# Assignment
Lines with the word "gjelder" are the answer; copy each of them from the data below.
════════════════════
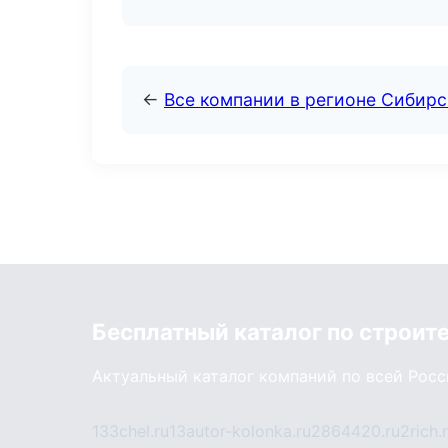
←
Все компании в регионе Сибир
Бесплатный каталог по строит
Актуальный каталог компаний по всей Рос
133chel.ru
13autor-kolonka.ru
2864420.ru
2rich.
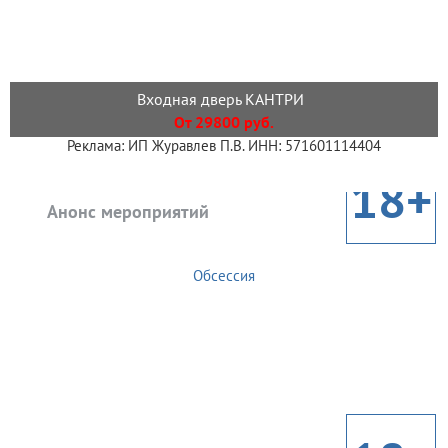
Входная дверь КАНТРИ
От 29800 руб.
Реклама: ИП Журавлев П.В. ИНН: 571601114404
18+
Анонс мероприятий
Обсессия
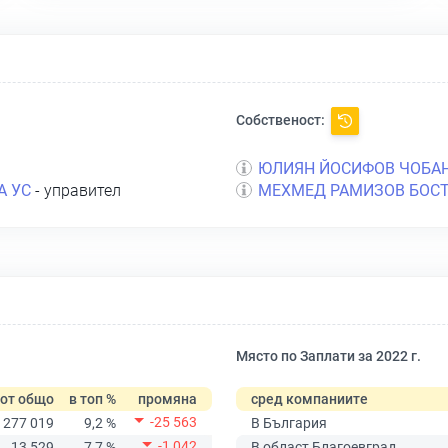
Собственост:
ЮЛИЯН ЙОСИФОВ ЧОБА
А УС
- управител
МЕХМЕД РАМИЗОВ БОСТ
Място по Заплати за 2022 г.
от общо
в топ %
промяна
сред компаниите
-25 563
277 019
9,2 %
В България
-1 042
13 529
7,7 %
В област Благоевград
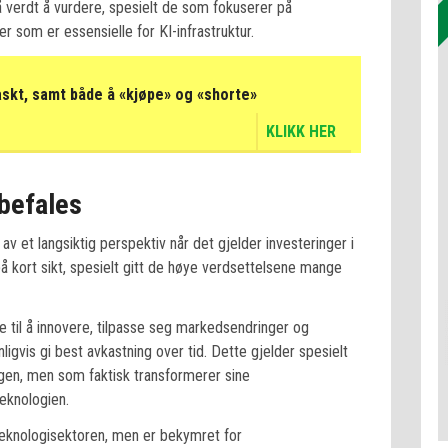
 verdt å vurdere, spesielt de som fokuserer på
r som er essensielle for KI-infrastruktur.
askt, samt både å «kjøpe» og «shorte»
KLIKK HER
nbefales
v et langsiktig perspektiv når det gjelder investeringer i
på kort sikt, spesielt gitt de høye verdsettelsene mange
til å innovere, tilpasse seg markedsendringer og
igvis gi best avkastning over tid. Dette gjelder spesielt
lgen, men som faktisk transformerer sine
teknologien.
eknologisektoren, men er bekymret for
════════════════════
# Result of the task
v et langsiktig perspektiv når det gjelder investeringer i
igvis gi best avkastning over tid. Dette gjelder spesielt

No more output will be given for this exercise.